> Goal of the exercise: Reproduce the section of the listing that begins at the line containing "<center> KOCW 네트워크보안 차영욱 교수님 </center><br>" and finishes at the line containing "Not hallucination. Not". Include both end lines and nothing beyond them.
- - - - - - -
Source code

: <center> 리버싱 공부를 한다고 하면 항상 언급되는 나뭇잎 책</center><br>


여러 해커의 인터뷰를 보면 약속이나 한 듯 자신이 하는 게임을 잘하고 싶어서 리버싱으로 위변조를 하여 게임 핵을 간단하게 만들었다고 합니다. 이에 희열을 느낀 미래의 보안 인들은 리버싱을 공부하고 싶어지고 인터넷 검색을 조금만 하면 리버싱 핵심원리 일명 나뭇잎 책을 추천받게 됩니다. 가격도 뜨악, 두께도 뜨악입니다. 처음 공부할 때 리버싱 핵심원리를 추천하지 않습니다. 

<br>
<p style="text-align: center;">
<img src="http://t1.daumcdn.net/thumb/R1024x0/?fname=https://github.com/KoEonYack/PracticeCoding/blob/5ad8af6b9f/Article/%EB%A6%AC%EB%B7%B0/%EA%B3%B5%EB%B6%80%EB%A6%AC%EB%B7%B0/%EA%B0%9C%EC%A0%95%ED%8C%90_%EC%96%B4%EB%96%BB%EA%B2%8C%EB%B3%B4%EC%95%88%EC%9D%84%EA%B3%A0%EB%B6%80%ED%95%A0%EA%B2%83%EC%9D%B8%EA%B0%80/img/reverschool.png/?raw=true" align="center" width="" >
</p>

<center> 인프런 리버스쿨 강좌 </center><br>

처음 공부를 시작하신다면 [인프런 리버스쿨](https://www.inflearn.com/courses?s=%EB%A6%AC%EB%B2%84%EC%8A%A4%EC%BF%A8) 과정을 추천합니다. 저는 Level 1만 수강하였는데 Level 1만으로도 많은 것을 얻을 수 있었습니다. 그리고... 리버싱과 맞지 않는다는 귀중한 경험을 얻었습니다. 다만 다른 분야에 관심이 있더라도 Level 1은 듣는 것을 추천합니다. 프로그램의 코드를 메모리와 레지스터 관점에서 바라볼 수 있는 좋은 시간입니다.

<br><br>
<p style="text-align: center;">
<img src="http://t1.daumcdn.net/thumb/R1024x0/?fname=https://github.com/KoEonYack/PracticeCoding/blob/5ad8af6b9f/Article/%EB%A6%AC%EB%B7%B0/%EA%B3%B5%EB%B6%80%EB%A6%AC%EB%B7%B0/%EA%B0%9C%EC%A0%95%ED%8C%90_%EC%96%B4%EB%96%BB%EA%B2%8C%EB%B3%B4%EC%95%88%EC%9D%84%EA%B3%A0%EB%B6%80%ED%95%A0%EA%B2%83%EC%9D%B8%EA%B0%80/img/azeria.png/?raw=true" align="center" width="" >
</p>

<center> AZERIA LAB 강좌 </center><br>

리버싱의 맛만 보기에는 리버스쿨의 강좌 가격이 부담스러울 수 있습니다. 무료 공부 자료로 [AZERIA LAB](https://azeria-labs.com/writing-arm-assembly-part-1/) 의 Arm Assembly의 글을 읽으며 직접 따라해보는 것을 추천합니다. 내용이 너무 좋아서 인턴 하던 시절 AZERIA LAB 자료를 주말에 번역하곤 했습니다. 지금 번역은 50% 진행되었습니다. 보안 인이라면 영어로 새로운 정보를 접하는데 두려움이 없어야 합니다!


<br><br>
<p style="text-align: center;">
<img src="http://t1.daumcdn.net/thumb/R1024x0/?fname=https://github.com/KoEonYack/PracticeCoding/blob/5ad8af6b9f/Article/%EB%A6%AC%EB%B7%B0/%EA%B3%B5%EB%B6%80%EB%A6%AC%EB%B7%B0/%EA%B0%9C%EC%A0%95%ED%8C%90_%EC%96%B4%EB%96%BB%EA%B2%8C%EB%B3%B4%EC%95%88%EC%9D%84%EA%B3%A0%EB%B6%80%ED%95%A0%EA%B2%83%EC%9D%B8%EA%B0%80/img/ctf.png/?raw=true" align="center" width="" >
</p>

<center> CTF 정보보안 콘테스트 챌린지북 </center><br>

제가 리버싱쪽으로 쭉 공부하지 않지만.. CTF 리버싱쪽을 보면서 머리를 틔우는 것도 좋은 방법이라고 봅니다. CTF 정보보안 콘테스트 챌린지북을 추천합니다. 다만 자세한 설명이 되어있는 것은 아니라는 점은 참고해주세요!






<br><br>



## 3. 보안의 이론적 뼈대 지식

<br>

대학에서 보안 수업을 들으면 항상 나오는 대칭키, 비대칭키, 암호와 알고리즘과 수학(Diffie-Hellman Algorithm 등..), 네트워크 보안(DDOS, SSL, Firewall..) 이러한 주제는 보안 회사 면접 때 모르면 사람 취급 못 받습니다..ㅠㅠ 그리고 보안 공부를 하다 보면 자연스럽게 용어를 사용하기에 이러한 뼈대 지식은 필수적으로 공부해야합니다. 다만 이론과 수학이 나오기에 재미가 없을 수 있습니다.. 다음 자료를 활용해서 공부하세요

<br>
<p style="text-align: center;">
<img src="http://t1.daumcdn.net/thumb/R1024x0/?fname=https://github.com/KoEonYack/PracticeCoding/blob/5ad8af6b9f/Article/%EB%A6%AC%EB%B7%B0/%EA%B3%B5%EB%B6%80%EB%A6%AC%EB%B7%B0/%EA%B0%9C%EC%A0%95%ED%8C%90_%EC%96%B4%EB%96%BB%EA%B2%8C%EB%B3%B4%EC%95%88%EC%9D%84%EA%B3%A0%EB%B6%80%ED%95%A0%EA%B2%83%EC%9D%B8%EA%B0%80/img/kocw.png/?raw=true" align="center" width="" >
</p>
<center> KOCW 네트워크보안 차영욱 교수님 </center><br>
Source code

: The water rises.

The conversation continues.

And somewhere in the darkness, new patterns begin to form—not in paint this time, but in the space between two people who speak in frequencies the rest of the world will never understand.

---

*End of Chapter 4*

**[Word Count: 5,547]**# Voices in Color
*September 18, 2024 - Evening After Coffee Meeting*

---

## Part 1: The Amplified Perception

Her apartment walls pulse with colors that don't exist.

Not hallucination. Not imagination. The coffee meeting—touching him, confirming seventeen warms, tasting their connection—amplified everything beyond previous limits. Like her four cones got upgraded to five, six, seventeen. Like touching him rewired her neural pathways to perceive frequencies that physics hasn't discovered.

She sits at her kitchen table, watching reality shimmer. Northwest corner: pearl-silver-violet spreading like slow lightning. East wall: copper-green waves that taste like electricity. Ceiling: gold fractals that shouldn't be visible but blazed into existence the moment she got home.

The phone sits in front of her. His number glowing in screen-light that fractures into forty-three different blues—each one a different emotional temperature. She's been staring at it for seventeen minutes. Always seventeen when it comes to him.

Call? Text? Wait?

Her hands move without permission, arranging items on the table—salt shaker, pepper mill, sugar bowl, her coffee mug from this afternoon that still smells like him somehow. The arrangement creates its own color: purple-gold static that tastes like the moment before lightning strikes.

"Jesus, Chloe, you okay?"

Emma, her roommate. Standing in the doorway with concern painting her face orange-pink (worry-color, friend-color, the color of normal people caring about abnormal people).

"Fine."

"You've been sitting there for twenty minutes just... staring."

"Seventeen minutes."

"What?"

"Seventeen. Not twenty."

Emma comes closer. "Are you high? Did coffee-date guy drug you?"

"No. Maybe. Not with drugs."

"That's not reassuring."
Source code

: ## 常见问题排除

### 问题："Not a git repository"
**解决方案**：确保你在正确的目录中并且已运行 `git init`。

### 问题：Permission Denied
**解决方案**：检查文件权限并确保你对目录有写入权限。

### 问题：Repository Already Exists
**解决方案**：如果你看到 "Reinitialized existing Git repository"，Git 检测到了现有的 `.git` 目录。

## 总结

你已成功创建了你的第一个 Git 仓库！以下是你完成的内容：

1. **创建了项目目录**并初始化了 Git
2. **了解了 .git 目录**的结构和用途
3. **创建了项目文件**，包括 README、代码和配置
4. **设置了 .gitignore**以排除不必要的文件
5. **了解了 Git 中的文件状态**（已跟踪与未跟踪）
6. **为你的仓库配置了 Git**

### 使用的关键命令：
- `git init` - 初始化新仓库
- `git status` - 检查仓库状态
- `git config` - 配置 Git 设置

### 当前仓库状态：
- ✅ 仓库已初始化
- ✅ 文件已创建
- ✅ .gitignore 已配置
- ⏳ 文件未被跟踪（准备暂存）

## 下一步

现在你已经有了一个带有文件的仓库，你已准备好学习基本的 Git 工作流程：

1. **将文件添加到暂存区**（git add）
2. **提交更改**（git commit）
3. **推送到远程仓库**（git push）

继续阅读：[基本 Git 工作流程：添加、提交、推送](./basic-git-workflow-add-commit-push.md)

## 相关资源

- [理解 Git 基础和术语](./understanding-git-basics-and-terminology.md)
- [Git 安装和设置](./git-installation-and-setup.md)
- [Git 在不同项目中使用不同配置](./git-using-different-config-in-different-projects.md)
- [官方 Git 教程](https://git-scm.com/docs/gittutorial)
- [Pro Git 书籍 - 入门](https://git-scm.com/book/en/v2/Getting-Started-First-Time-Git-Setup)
- - - - - - -
> Result for this task:
<center> KOCW 네트워크보안 차영욱 교수님 </center><br>
Source code

: The water rises.

The conversation continues.

And somewhere in the darkness, new patterns begin to form—not in paint this time, but in the space between two people who speak in frequencies the rest of the world will never understand.

---

*End of Chapter 4*

**[Word Count: 5,547]**# Voices in Color
*September 18, 2024 - Evening After Coffee Meeting*

---

## Part 1: The Amplified Perception

Her apartment walls pulse with colors that don't exist.

Not hallucination. Not imagination. The coffee meeting—touching him, confirming seventeen warms, tasting their connection—amplified everything beyond previous limits. Like her four cones got upgraded to five, six, seventeen. Like touching him rewired her neural pathways to perceive frequencies that physics hasn't discovered.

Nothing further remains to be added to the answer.